Quant au mode de comptabilité adopté au département de l'intérieur pour les dépenses, j'ai le droit de m'étonner que M. le ministre ait paru ignorer ce qui se passe dans son département ; mes observations faites hier l'avaient surpris, il en était même inquiet, mais il est revenu de cette inquiétude, parce qu'il a appris que la caisse, dont j'ai parlé hier, ne contient que 5,000 à 6,000 fr.

Or, comment se fait-il que le ministre ignorât l'existence irrégulière de cette caisse, alors que la cour des comptes a entrepris avec son département une longue correspondance pour en démontrer l'illégalité et lea conséquences fâcheuses ?

(page 1591) La cour des comptes a combattu ce système de tout ses moyens, par de longs mémoires, et M. le ministre semble ignorer l'existence de cette caisse. J'ai lieu de m'en étonner, je le répète : la loi du 29 novembre 1846 permet, il est vrai, de faire mandater quelques sommes pour de menues dépenses, pour des dépenses qui ne souffrent pas de délai. Mais le département de l'intérieur abuse de cette faculté tout exceptionnelle pour dépenser en régie de nombreux crédits de son budget. Il fait mandater au profit de son caissier des sommes destinées à des services qui n'exigent pas de menues dépenses, et qui peuvent être soumises aa visa préalable de la cour des comptes.

Il lui suffit de donner le caractère de régie à 8 articles de son budget pour faire verser 100,000 fr. dans sa caisse.

Et comme on n'en rend compte souvent qu'au bout d'une année, les valeurs sont utilisées dans l'intervalle pour faire des dépenses dépourvues de crédit, et ces dépenses se régularisent ensuite au moyeu de remboursements, quand les crédits sont votés.

Je citerai un fait : le département de l'intérieur s'est fait ainsi délivrer 15,000 fr. sur le crédit de la voirie vicinale.

On n'en a rendu qu'au bout d'un an, bien que la loi exige que le compte soit rendu au bout de 4 mois, et quand il a été rendu il a été reconnu que cette somme avait servi à payer deux subsides.

Or, les dépenses pouvaient fort bien subir le visa préalable de la cour, et ce n'étaient pas de menues dépenses. Des ordonnances de payement auraient pu être créées au profit des communes. L'abus que l'on fait ainsi de l'article 15 de la loi de 1846 se renouvelle fréquemment.

DONNÉES DU CORPUS »
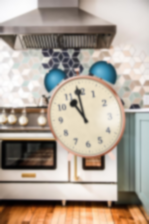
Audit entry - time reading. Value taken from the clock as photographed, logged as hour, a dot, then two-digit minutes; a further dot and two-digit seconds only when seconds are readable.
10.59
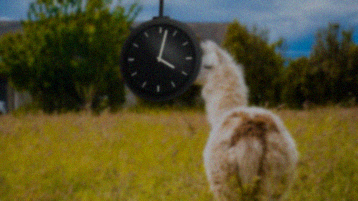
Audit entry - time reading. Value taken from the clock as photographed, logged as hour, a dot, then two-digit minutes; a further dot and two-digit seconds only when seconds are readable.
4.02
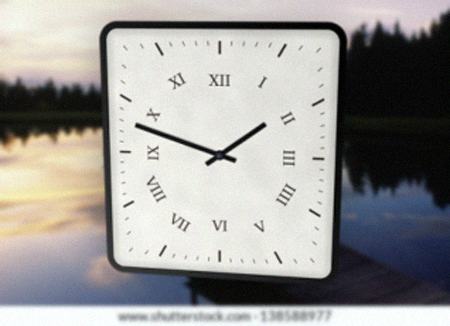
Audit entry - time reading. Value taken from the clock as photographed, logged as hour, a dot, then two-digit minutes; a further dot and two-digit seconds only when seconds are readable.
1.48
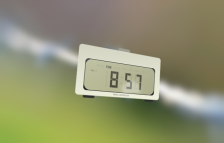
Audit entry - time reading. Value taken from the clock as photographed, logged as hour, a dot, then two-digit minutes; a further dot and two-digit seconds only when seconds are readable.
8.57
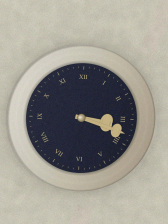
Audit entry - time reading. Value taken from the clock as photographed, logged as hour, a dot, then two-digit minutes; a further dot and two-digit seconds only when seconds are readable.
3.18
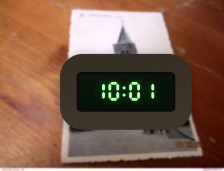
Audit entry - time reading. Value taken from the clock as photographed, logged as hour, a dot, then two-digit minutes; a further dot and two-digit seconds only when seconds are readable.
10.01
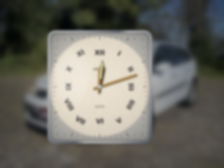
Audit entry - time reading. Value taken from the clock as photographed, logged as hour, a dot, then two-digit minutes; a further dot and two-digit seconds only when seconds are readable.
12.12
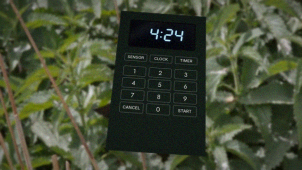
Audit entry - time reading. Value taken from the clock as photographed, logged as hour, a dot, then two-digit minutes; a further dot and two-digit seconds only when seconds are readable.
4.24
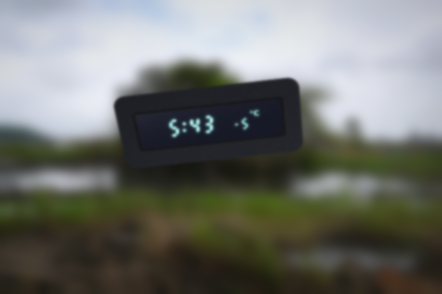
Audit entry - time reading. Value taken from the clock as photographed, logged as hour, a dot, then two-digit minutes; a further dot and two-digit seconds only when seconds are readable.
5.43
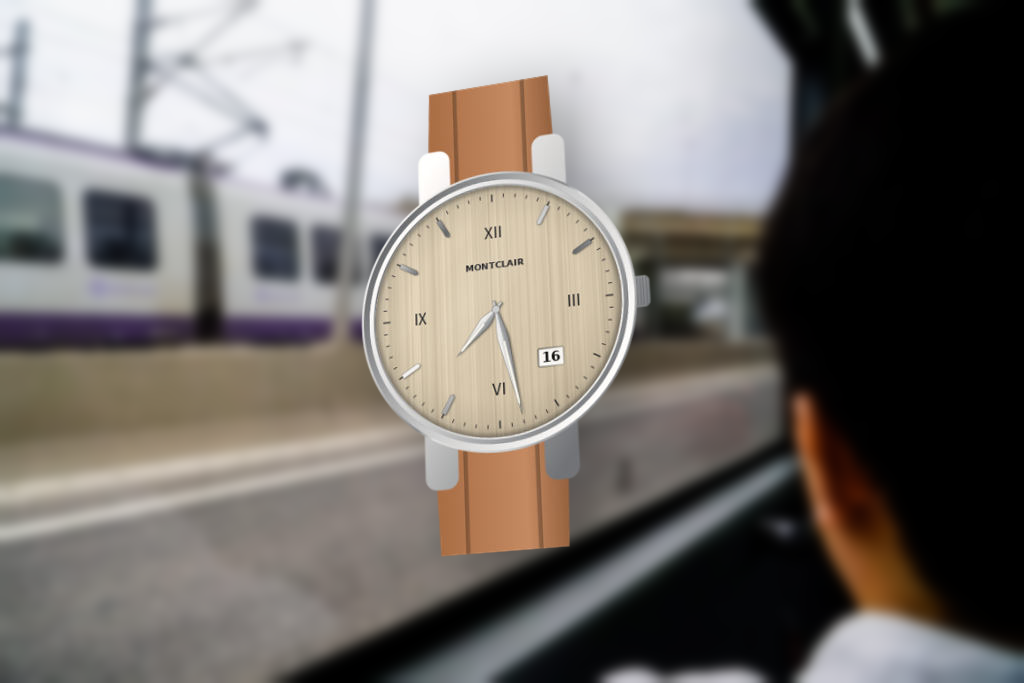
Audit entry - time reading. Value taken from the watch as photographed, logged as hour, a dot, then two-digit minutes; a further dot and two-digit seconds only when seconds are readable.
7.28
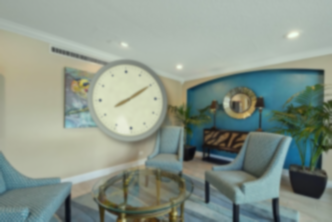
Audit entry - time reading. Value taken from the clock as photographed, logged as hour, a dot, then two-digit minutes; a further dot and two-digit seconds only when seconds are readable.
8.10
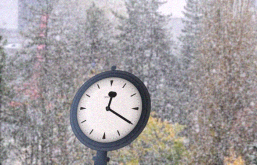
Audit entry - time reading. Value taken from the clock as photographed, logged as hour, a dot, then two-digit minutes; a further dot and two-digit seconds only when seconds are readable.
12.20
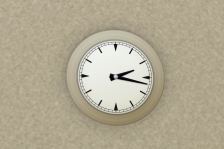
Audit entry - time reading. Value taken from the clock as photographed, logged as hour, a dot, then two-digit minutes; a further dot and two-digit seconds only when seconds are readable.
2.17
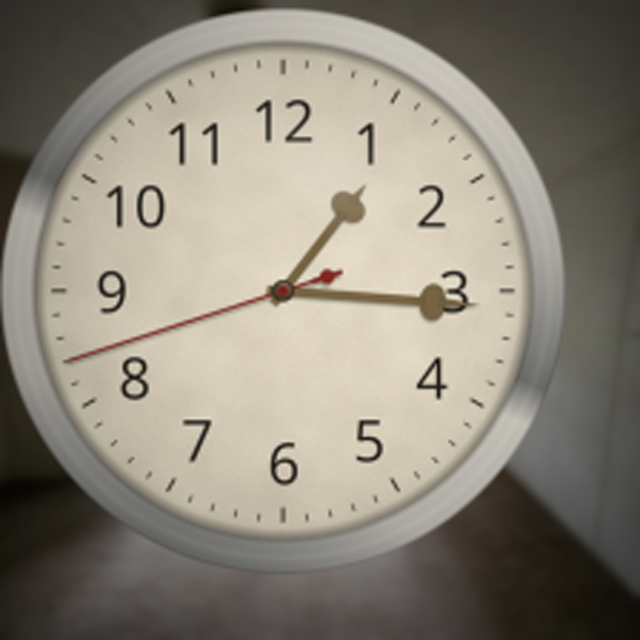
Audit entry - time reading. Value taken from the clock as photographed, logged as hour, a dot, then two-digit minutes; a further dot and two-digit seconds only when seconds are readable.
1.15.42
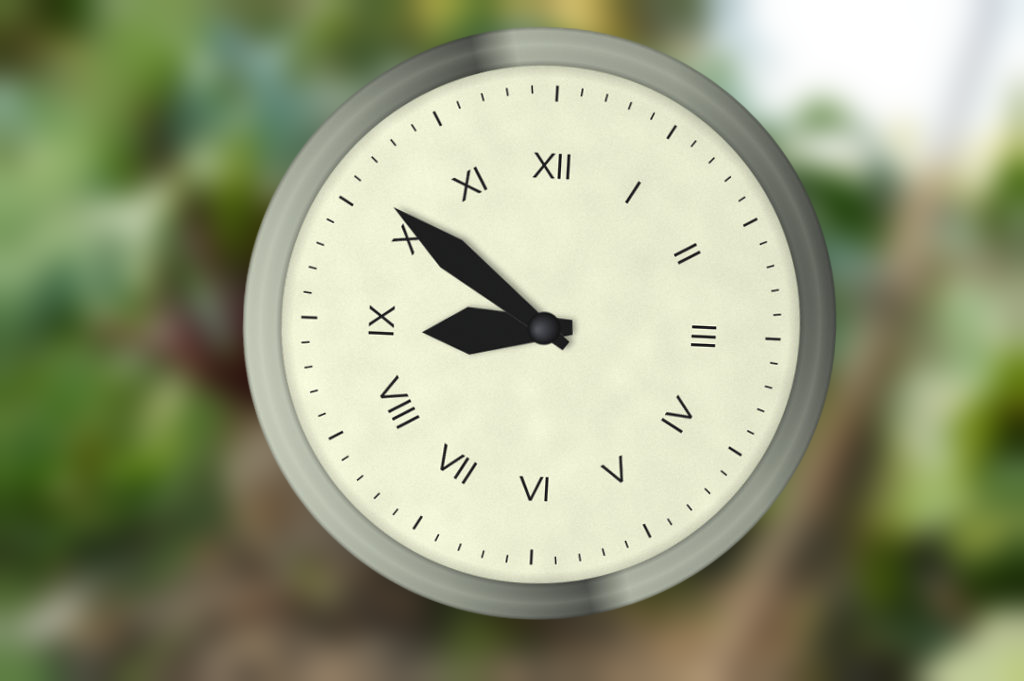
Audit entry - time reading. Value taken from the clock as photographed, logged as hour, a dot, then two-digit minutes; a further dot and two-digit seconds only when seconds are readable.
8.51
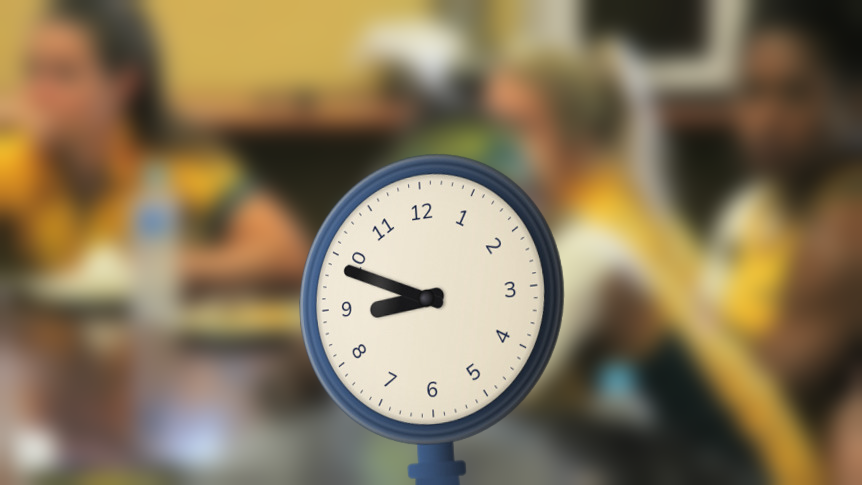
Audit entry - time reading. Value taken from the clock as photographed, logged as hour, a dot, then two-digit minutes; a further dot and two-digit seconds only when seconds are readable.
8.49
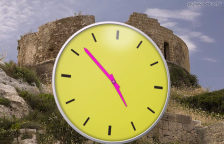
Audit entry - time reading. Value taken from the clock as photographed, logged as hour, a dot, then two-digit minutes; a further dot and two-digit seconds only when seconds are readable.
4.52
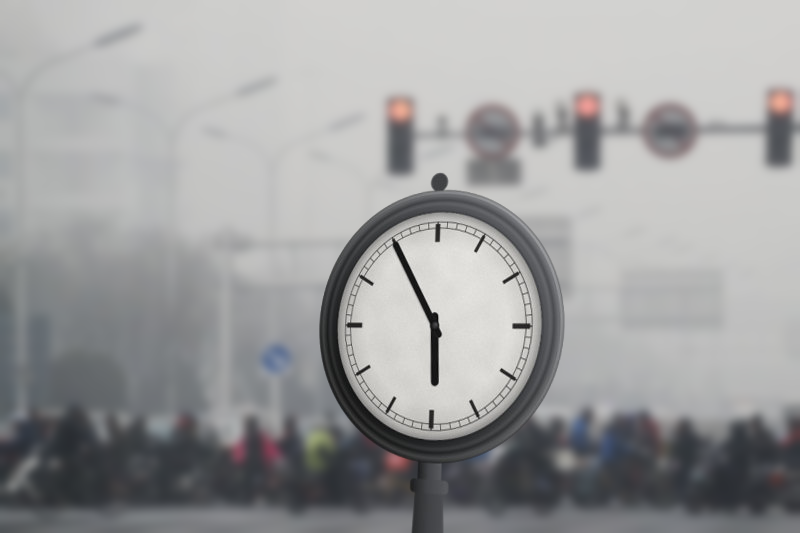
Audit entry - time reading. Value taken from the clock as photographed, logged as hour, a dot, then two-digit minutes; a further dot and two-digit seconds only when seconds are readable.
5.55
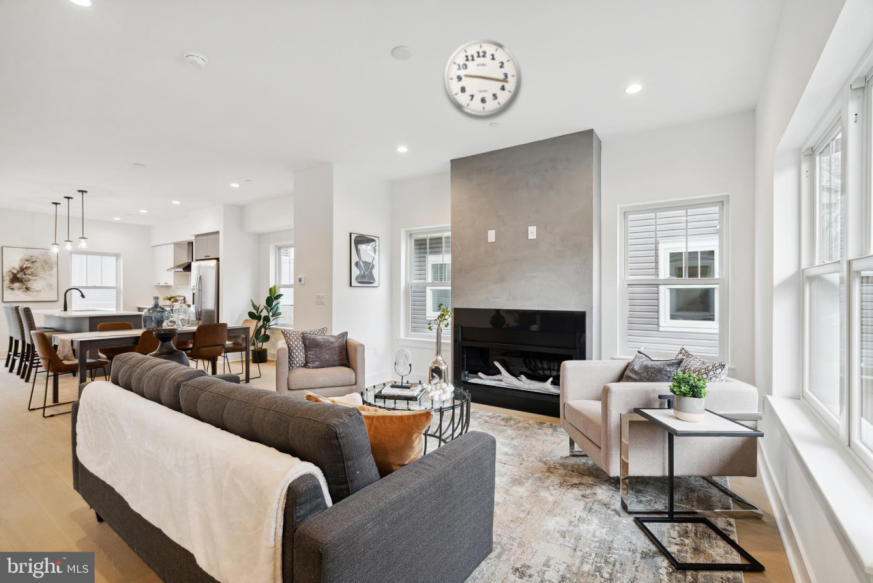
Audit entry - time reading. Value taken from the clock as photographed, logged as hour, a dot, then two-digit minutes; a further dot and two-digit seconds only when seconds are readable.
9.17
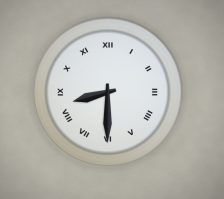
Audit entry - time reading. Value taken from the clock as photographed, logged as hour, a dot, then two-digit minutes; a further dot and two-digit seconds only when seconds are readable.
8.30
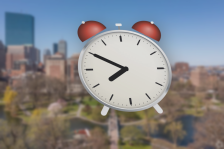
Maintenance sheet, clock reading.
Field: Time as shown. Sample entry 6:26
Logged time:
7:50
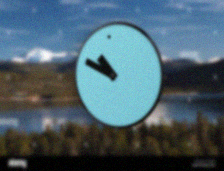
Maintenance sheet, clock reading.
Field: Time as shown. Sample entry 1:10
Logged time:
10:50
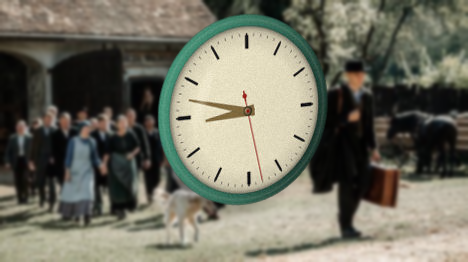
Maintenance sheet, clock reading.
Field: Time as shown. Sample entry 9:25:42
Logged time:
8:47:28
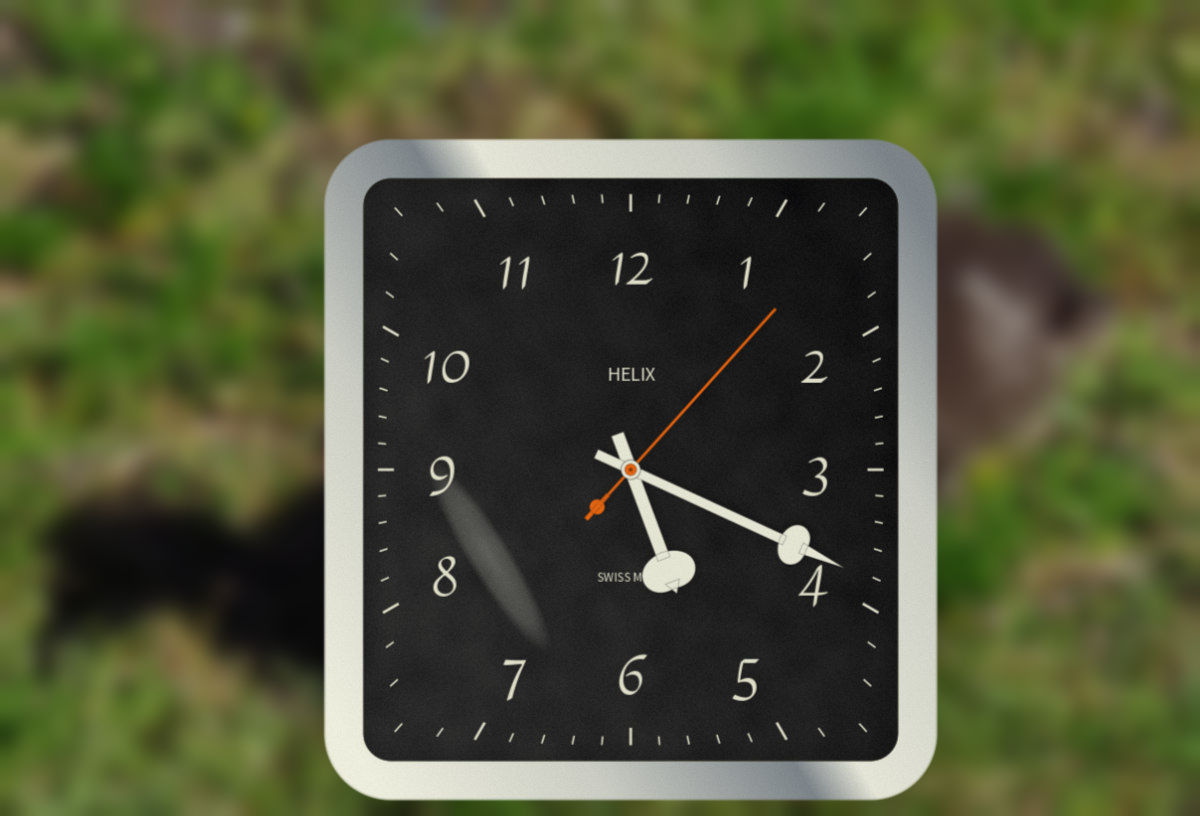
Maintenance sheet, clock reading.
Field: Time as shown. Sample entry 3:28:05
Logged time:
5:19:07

EXERCICES »
1. Les affirmations suivantes concordent-elles avec l'extrait sur la caisse du département de l'intérieur ? (a) La loi du 29 novembre 1846 permet de faire mandater des sommes pour de menues dépenses. (b) La caisse en question contient plus de 10,000 fr. (c) Le compte des 15,000 fr. délivrés sur le crédit de la voirie vicinale a été rendu au bout de 4 mois. Répondez par oui ou non, en citant mot pour mot les termes décisifs de l'extrait.
2. Pourriez-vous poursuivre le discours sur la caisse du département de l'intérieur à partir de sa dernière phrase ?

CORRIGÉ DE L'EXERCICE »
1.
(a) Oui : « la loi du 29 novembre 1846 permet, il est vrai, de faire mandater quelques sommes pour de menues dépenses »
(b) Non : « ne contient que 5,000 à 6,000 fr. »
(c) Non : « On n'en a rendu qu'au bout d'un an, bien que la loi exige que le compte soit rendu au bout de 4 mois »

2.
Il me reste à répondre à la déclaration faite par M. le ministre et qui consiste à établir que son département ne doit pas au département de la guerre le remboursement de 300,000 fr. pour les armes délivrées à la garde civique. S'il en est ainsi, pourquoi le département de l'intérieur s'est-il fait délivrer 300,000 francs pour cet armement ?

Si c'est le département de la guerre qui a dû pourvoir à cet armement, c'est à ce même département que le crédit de 300,000 fr aurait dû être alloué.

Du reste, messieurs, voici ce que porte l'article 17 de l'arrêté royal du 13 novembre 1849 :

« Les ministres ordonnancent au profit du trésor sur leurs budgets les prix d'achat ou de loyer de tous les objets qui sont mis à leur disposition pour le service de leur département respectif par les autres ministres. »

Ainsi, M. le ministre, voilà un article d'un règlement porté par un de vos collègues, et que vous semblez ignorer : il vous oblige à tenir compte au département de la guerre, cela est évident, des armes fournies à la garde civique.

Maintenant, j'espère, messieurs, que la discussion générale est terminée et que je puis passer aux articles.

Nous voilà donc arrivés à des questions de détails du projet.

L'honorable M. Rogier nous a mis en demeure de préciser les irrégularités dont nous avons parlé, je vais le satisfaire, mais avant tout, je crois qu'il est nécessaire de bien peser la question.

Il s'agit, messieurs, de mettre en jeu la responsabilité ministérielle, responsabilité à laquelle les ministres font appel avec tant de complaisance quand il s'agit de crédits, mais dont ils ne parlent plus quand il s'agit d'actes accomplis. Voici, messieurs, le principe qui est déposé à cet égard dans le rapport de la section centrale :

« La reconnaissance publique est due à celui qui engage courageusement sa responsabilité en posant un acte indispensable, dont l'ajournement eût compromis les intérêts du pays.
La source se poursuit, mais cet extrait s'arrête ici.